_Itemized modification records_.
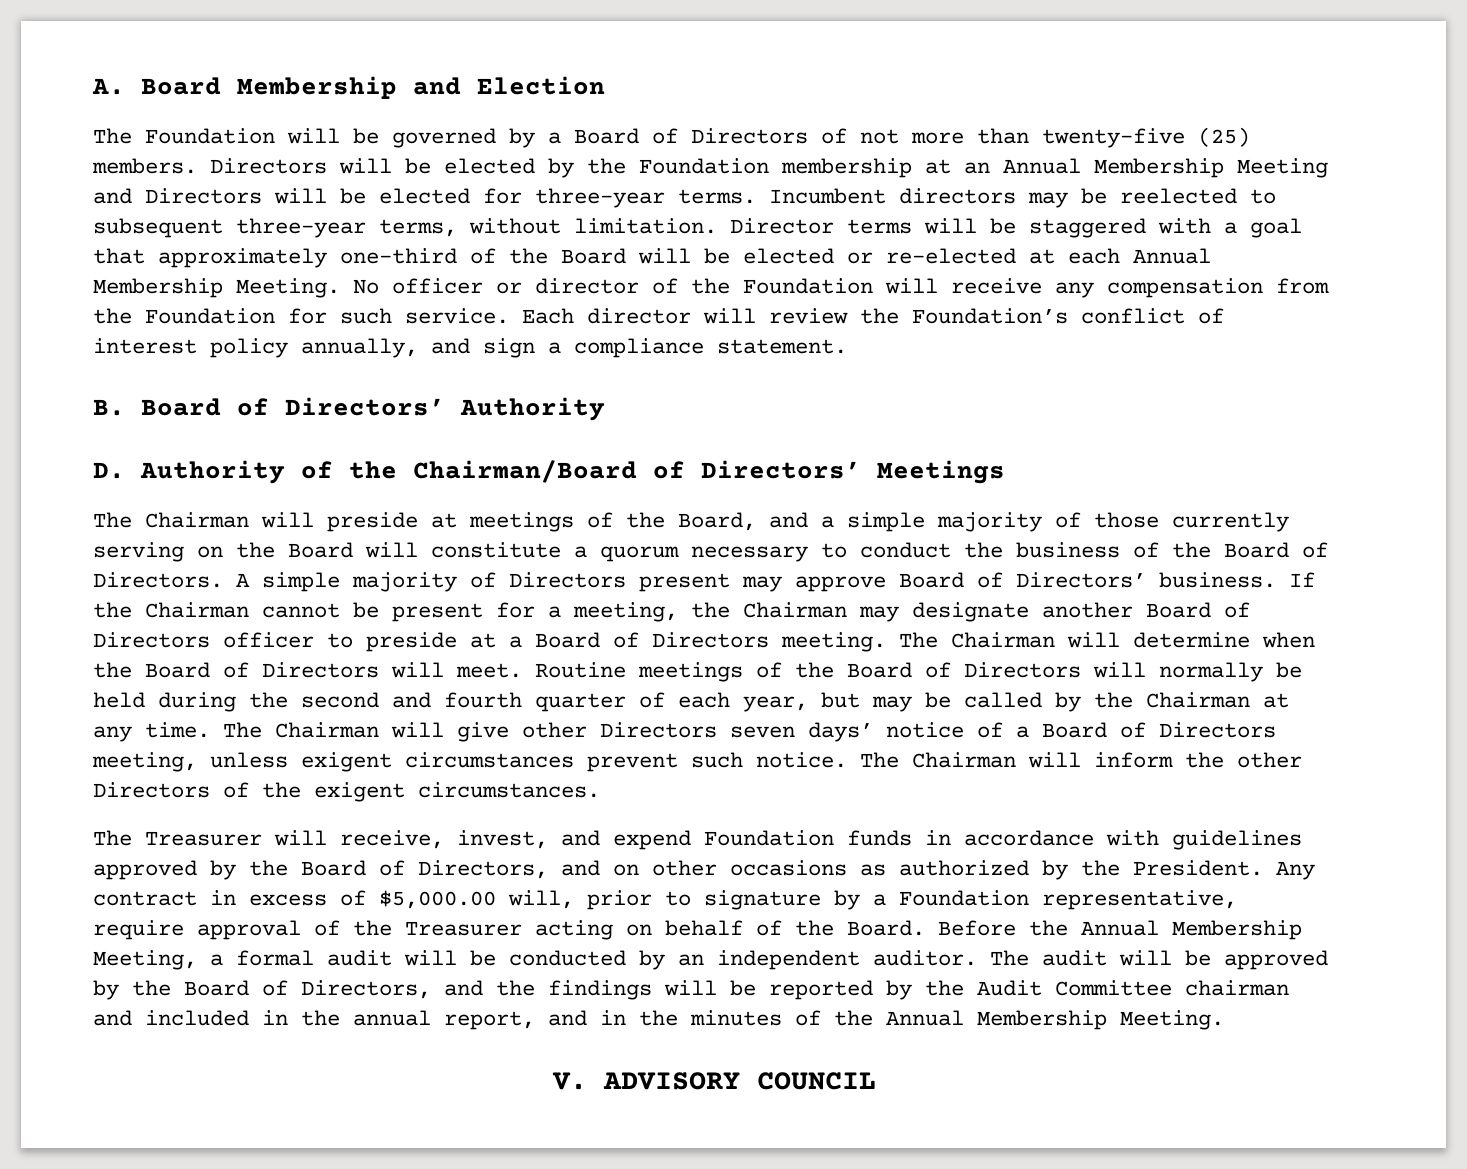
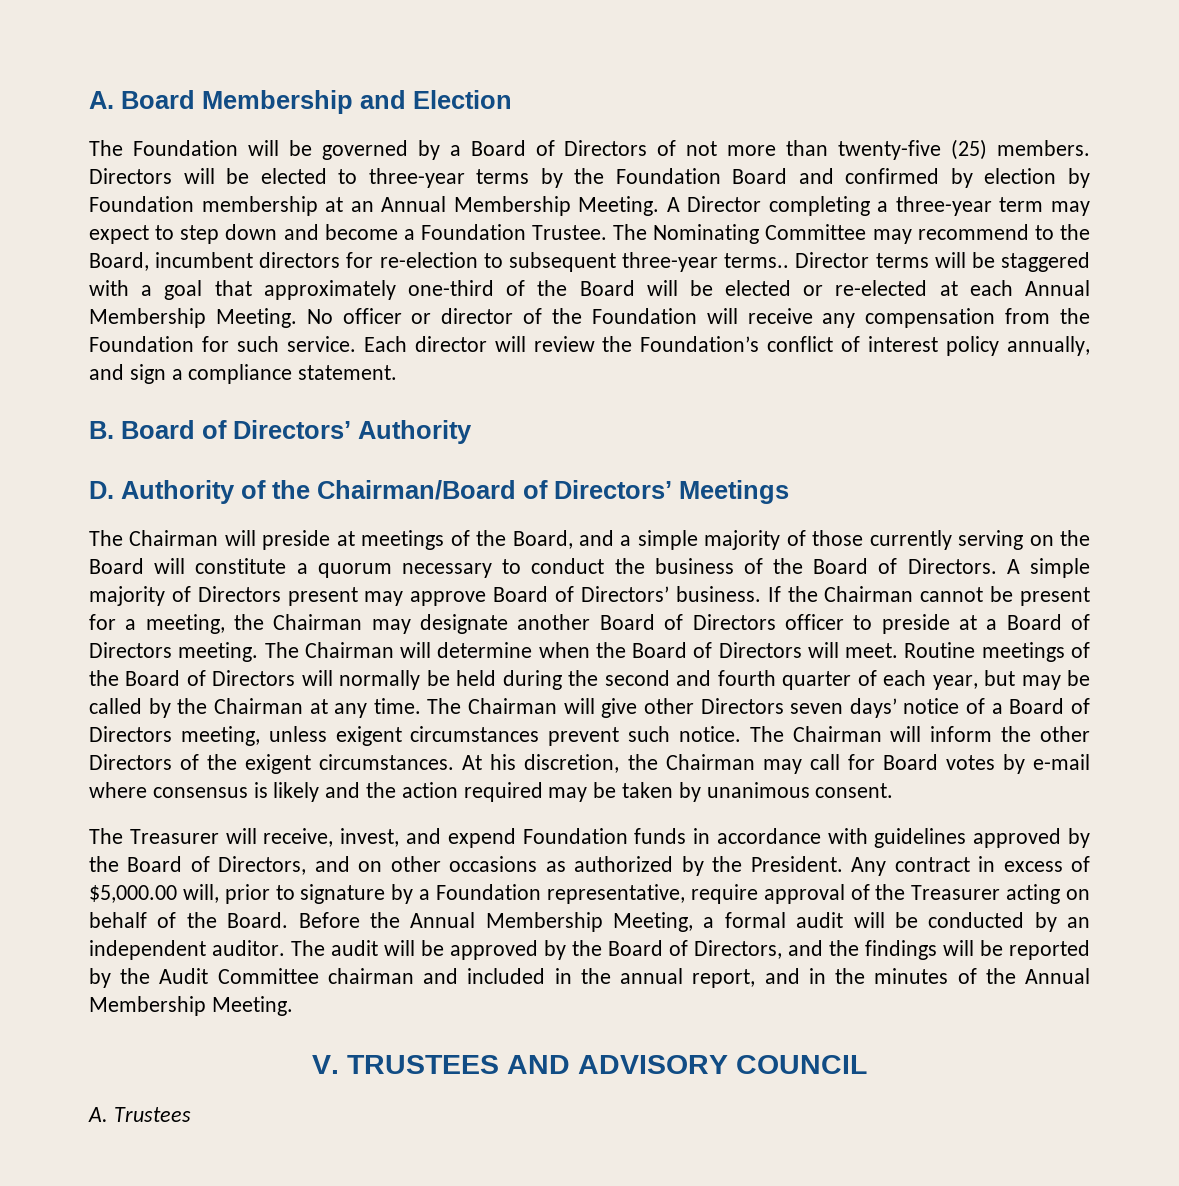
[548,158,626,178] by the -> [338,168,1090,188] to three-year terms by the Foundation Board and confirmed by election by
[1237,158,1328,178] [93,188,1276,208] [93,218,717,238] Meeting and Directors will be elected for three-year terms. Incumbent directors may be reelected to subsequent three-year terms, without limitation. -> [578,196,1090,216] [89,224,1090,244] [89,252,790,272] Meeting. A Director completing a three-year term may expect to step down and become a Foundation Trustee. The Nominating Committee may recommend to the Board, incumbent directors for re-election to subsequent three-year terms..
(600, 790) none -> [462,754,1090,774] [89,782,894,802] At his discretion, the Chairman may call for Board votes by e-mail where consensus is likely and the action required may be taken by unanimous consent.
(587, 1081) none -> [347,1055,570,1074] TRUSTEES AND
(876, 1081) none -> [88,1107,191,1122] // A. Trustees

_Exercise description_. What you give back must be the data above, reproduced exactly and free of pictures.

_Answer box_.
[548,158,626,178] by the -> [338,168,1090,188] to three-year terms by the Foundation Board and confirmed by election by
[1237,158,1328,178] [93,188,1276,208] [93,218,717,238] Meeting and Directors will be elected for three-year terms. Incumbent directors may be reelected to subsequent three-year terms, without limitation. -> [578,196,1090,216] [89,224,1090,244] [89,252,790,272] Meeting. A Director completing a three-year term may expect to step down and become a Foundation Trustee. The Nominating Committee may recommend to the Board, incumbent directors for re-election to subsequent three-year terms..
(600, 790) none -> [462,754,1090,774] [89,782,894,802] At his discretion, the Chairman may call for Board votes by e-mail where consensus is likely and the action required may be taken by unanimous consent.
(587, 1081) none -> [347,1055,570,1074] TRUSTEES AND
(876, 1081) none -> [88,1107,191,1122] // A. Trustees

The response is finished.